To those starting out

ScrappyPaperDoodler

Really Experienced
Joined
Jul 2, 2020
Posts
263
I'm feeling sentimental tonight.

I've been on Lit for about 5.5 years now. I used to come to these forums a lot for advice on the smallest things, mostly because I was terrified of "the public" and what they might think of my work.

My output has decreased over time — I think I made a few initial errors in where I put my effort and how much I cared about accommodating my most vocal readers. Mainly, they wanted marriages and pregnancies (they still want that, to an extent). I love my commenters and those who send feedback, but I was far too happy to bend narratives in those directions despite having no real sense of how to manage it (nor a desire to actually go down those roads). Throughout those years, I've only done one story outside T/I (or what used to be I/T), which is to say I definitely stuck to a comfort zone. I had plenty of ideas for stories outside that category, but I never pursued them because they seemed too "difficult" (I'm not saying T/I is easy to write, just that I developed a mental block of sorts).

I've been writing more in the first few months of 2026, but it's still slow going. My plan is to publish across different categories and, maybe, finally, participate in a few more contests. I also want to challenge myself to try to write something funny.

For the first time in three years, I've got more than one draft running simultaneously, which feels great.

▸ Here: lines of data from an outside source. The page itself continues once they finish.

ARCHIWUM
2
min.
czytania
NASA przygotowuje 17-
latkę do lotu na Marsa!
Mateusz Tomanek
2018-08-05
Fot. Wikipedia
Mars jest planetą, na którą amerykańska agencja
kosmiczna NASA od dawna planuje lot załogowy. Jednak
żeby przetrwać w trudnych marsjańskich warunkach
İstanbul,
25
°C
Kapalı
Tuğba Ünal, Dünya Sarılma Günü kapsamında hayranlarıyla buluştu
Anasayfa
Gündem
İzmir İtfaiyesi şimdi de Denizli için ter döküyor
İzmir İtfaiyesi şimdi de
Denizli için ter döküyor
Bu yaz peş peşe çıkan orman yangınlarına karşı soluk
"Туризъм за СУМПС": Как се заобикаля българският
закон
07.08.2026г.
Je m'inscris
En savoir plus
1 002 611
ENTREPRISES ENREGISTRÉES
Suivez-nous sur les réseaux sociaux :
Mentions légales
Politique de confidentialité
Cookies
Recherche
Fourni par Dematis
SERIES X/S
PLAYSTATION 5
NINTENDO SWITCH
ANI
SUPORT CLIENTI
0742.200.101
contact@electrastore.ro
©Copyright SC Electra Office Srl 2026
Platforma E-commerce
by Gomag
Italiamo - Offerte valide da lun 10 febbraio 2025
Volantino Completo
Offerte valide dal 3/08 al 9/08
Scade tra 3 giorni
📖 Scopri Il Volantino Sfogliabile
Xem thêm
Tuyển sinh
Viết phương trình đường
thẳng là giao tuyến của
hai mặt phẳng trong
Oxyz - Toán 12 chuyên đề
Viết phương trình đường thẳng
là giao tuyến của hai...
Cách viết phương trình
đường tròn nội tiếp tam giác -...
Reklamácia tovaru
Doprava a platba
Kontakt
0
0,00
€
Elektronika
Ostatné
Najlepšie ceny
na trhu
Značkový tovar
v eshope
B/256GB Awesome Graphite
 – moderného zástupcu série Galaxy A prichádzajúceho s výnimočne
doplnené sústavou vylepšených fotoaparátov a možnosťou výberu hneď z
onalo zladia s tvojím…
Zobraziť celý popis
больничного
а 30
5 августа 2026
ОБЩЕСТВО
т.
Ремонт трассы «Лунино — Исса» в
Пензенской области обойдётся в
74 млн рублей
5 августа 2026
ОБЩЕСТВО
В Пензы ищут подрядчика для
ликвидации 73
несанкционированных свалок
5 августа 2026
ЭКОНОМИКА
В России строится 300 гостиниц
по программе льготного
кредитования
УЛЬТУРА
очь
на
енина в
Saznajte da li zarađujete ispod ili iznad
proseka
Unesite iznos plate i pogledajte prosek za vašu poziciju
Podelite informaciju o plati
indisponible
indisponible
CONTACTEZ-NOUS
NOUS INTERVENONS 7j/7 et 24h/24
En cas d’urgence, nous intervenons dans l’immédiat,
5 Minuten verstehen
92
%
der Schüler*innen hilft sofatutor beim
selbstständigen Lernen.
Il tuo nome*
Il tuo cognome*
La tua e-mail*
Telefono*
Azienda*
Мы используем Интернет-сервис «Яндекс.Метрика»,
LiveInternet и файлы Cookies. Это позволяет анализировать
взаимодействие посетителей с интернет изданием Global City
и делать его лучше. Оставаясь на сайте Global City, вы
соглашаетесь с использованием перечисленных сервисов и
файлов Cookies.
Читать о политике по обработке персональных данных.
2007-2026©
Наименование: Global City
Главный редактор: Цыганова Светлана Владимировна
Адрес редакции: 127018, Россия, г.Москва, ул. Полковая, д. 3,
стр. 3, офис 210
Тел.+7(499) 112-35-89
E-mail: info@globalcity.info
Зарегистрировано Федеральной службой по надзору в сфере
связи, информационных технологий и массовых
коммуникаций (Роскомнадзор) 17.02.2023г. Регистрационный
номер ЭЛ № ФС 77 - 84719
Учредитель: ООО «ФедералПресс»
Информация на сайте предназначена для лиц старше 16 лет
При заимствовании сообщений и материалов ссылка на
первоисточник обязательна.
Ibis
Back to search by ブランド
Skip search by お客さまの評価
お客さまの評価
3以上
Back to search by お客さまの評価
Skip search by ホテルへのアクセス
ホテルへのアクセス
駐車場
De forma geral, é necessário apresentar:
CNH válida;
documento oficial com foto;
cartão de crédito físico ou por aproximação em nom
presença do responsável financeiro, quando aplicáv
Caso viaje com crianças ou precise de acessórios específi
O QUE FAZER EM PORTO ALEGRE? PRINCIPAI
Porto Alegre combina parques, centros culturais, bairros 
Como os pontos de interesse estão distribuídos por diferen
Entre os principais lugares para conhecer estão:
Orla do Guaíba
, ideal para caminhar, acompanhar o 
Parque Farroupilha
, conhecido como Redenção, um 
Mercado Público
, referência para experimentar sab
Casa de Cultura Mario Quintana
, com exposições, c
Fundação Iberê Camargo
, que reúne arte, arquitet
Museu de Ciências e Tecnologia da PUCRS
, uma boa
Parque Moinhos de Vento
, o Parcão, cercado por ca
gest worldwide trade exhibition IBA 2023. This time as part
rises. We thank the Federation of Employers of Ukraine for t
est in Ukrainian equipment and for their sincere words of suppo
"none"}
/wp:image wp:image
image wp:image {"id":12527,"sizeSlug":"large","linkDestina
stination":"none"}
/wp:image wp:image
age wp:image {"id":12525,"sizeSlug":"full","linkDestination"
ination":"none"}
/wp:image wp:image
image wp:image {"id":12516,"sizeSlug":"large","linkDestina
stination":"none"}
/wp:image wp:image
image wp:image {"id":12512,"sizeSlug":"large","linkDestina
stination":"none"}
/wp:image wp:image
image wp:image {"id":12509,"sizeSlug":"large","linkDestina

One of these drafts is an essay in which I reflect on what I've published thus far. It will probably be read by like five people, but that's okay — it's my contribution to "the craft" and a piece of self-reflection. As I write it, I've realised that small "fixes" often spiral out of control. Or, rather, I've sometimes deployed outsized "solutions" to address very minor inconveniences.

I've basically run two "families" in terms of long-running series. With family one, I recall being very concerned that American readers might notice that I myself am not American, and that my knowledge of America is fairly limited. I somehow managed to convince myself that the characters' sex appeal is of a uniquely American type, and therefore it became necessary to invent a fictional American town and an adjacent city, as I couldn't possibly do basic research and some hand-waving to have them live in an imperfect recollection of New York, for example. Oh no, that would never work. Much better to build something entirely from scratch and have full control while constantly stressing about a hypothetical commenter who might point out a slight inconsistency.

My second family (the subjects of my Dimensions of Eternity series) is split across Canada and the UK. Now, referring to what I said above, could you possibly guess why I wrote them that way...?

Again, my fear was that an American audience would read them as inauthentic if they were written as being from the States by someone who is not. You might ask, why couldn't they be from the UK? Well, because the sex appeal thing nagged at me. There is a perception in certain corners of the internet that Brits are just not hot (undeserved, I think), which is not to say Canadians are known for being the pinnacle of our species. It just seemed a safe choice to solve a problem that probably didn't exist. On top of that, I had the narrator go to school in the UK + Switzerland — I didn't want to go back and forth checking whether he'd use "flat" or "apartment," "boot" or "trunk," etc. — so, I made him so international that he could conceivably use either and/or both.

Obviously, that kind of thing changes the whole makeup of a story. What started as a little shortcut became a core part of the narrative (and sometimes a handicap), and I think that's generally how many of a writer's choices get made. Yes, we use pure imagination to an extent, but we mainly use situational imagination. I'll leave the rest for the essay, but there are dozens of examples in my fairly limited body of work, and I'd be keen to hear how others experience this phenomenon.

I'm in my "write what I like" era, which is great, and hopefully my output increases as a result, though real life still gets in the way (if only I could win the lottery and retire early).

If you're someone who has just started publishing and you're on this forum, please get there faster than I did. Trust the people who tell you not to just aim for 4.5 and a red H. Your most read, most liked, most highly rated stories are not as important as whatever comes next! Keep up your momentum. If you are authentic to yourself, you will attract the kind of readers you want — Lit is still the biggest platform for achieving that while being relatively uninhibited in terms of the subjects you're allowed to tackle. Embrace it.